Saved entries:
◆ ◆ ◆

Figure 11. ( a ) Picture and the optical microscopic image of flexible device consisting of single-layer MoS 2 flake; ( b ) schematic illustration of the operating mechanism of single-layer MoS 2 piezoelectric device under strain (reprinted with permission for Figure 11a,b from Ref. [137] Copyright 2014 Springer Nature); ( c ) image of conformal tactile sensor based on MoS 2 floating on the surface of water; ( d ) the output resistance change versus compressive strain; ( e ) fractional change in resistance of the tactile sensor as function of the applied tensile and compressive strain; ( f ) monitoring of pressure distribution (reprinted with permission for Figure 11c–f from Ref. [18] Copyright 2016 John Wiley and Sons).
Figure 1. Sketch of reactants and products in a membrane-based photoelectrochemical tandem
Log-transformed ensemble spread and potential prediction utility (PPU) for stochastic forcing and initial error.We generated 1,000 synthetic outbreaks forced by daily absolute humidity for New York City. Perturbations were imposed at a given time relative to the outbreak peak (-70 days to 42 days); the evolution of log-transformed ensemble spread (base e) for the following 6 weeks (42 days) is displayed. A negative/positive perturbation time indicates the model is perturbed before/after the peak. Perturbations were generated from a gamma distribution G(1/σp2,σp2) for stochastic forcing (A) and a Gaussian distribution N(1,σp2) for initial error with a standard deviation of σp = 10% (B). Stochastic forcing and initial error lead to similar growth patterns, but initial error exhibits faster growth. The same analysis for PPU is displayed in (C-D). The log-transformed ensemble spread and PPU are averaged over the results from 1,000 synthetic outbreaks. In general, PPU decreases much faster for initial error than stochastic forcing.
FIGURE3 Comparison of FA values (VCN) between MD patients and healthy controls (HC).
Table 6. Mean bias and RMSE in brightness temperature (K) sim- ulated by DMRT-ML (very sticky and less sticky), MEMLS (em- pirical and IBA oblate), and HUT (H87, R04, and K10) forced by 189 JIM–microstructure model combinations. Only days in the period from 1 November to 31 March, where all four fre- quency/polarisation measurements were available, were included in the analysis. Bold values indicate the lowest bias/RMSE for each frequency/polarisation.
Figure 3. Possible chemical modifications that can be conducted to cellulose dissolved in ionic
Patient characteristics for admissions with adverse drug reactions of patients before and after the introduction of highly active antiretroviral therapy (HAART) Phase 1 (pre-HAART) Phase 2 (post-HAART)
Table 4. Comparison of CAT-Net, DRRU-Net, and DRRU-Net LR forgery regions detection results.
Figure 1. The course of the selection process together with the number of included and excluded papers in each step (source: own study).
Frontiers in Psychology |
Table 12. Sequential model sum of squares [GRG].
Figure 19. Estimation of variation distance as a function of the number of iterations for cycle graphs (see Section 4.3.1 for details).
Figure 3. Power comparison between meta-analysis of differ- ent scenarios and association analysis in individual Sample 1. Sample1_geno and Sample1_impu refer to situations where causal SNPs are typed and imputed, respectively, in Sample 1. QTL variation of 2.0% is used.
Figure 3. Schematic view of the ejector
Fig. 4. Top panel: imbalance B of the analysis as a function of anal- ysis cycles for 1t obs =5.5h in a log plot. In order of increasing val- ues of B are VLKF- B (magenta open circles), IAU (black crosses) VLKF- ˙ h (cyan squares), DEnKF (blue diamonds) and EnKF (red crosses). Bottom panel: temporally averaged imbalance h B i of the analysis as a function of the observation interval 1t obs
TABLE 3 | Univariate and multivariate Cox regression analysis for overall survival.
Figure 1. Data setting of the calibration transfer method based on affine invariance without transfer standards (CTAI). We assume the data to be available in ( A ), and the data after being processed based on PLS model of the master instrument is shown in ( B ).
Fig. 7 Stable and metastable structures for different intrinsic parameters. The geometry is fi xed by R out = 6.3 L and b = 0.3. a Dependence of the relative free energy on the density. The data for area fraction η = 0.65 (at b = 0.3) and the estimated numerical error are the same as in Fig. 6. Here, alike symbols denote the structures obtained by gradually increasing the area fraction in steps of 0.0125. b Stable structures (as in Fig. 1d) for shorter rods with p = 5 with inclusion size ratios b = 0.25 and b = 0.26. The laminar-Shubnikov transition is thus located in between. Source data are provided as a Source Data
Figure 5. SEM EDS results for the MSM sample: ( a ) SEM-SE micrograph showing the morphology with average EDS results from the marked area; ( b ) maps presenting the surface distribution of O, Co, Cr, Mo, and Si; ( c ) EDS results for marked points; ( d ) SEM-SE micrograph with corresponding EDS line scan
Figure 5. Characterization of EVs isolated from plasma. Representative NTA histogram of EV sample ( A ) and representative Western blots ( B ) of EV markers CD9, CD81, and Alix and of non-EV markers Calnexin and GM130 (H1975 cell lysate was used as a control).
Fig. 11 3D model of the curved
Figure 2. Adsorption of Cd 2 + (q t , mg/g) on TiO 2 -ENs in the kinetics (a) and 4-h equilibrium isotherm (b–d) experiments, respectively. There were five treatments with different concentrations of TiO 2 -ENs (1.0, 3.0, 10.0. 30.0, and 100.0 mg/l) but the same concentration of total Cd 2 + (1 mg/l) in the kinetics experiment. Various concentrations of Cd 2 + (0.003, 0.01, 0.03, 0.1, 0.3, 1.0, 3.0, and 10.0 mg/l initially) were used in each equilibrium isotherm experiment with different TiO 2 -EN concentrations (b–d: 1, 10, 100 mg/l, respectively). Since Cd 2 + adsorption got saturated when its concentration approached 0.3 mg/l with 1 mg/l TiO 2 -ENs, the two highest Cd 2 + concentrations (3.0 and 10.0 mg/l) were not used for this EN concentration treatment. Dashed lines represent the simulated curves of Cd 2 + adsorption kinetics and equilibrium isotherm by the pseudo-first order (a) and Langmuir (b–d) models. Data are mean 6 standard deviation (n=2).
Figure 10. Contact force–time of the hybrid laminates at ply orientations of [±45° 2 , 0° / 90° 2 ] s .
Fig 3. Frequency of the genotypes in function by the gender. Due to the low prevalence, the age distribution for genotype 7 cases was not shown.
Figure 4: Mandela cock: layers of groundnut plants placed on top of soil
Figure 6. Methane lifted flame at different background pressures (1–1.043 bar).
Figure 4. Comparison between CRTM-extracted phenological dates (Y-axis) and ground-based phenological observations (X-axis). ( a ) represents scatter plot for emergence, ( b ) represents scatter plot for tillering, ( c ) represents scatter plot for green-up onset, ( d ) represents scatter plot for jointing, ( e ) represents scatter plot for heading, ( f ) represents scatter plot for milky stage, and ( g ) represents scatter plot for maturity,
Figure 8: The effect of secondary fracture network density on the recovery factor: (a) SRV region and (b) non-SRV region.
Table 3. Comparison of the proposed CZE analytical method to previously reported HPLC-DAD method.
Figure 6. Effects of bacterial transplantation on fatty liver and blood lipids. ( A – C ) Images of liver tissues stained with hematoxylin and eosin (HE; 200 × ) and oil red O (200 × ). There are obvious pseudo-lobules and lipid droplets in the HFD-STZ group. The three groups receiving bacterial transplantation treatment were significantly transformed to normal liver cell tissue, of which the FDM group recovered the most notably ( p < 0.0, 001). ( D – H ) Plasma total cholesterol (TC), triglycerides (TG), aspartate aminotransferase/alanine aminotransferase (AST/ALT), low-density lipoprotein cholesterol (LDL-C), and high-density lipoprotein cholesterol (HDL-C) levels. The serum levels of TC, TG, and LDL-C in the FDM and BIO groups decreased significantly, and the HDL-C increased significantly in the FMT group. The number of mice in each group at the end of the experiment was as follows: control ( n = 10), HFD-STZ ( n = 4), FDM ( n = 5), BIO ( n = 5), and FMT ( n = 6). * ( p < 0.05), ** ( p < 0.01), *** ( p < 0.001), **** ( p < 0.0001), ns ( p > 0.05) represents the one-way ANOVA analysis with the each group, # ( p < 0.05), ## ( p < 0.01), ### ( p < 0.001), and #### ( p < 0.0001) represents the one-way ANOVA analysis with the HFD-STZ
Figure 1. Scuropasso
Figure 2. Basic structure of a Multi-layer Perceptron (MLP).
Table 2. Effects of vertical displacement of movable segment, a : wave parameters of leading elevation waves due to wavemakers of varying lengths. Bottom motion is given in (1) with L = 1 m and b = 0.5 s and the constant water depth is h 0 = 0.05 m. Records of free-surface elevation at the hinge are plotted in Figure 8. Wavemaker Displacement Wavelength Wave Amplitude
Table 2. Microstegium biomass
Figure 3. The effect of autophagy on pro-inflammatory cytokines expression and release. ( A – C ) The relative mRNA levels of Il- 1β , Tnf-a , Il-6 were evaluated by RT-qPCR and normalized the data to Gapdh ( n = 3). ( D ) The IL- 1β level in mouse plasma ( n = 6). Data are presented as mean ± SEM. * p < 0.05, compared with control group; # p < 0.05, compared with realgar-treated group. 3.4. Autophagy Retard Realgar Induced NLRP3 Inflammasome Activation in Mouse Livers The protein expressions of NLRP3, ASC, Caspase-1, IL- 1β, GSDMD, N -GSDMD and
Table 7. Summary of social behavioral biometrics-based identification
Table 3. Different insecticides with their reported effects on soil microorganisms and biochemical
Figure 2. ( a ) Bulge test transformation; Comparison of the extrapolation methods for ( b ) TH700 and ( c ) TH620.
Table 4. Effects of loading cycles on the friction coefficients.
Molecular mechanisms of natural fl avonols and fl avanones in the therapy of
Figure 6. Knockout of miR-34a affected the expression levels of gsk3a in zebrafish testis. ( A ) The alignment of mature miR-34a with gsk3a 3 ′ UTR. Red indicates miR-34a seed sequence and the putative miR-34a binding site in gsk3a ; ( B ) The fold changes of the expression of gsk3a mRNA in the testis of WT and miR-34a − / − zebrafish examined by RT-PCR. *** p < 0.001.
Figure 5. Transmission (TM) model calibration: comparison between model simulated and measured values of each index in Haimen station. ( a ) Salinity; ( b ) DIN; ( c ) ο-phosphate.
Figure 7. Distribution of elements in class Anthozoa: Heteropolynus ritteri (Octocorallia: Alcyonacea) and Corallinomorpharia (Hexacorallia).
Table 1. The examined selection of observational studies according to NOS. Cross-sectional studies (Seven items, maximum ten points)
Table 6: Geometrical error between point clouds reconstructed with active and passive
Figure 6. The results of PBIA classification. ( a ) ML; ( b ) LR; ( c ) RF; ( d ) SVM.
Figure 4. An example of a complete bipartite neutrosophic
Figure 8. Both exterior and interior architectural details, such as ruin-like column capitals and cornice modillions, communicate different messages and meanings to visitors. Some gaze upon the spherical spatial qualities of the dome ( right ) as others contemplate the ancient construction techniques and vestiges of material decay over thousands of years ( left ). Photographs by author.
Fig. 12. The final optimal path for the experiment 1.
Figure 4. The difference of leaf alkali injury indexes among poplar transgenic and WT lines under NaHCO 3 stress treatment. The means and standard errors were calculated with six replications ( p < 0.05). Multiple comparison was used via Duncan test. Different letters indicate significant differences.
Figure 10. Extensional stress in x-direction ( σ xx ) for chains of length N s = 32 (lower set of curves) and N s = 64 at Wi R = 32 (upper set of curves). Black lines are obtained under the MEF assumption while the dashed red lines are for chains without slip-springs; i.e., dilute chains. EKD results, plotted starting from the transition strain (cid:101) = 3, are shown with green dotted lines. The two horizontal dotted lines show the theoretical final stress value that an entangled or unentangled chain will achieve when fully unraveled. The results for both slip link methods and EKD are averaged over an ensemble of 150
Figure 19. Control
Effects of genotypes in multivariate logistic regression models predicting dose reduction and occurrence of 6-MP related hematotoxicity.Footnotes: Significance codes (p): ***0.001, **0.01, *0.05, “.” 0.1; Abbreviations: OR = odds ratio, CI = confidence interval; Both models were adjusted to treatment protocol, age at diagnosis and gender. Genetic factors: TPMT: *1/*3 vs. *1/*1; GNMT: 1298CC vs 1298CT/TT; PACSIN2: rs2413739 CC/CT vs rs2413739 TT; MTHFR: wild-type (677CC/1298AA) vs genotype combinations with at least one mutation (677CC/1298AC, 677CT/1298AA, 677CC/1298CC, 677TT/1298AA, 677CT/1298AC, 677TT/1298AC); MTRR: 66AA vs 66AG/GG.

◆ ◆ ◆

All that is wanted is the stretch of lines above from the one containing "Patient characteristics for" through the one containing "Figure 19. Estimation", duplicated exactly.

__Written solution__:
Patient characteristics for admissions with adverse drug reactions of patients before and after the introduction of highly active antiretroviral therapy (HAART) Phase 1 (pre-HAART) Phase 2 (post-HAART)
Table 4. Comparison of CAT-Net, DRRU-Net, and DRRU-Net LR forgery regions detection results.
Figure 1. The course of the selection process together with the number of included and excluded papers in each step (source: own study).
Frontiers in Psychology |
Table 12. Sequential model sum of squares [GRG].
Figure 19. Estimation of variation distance as a function of the number of iterations for cycle graphs (see Section 4.3.1 for details).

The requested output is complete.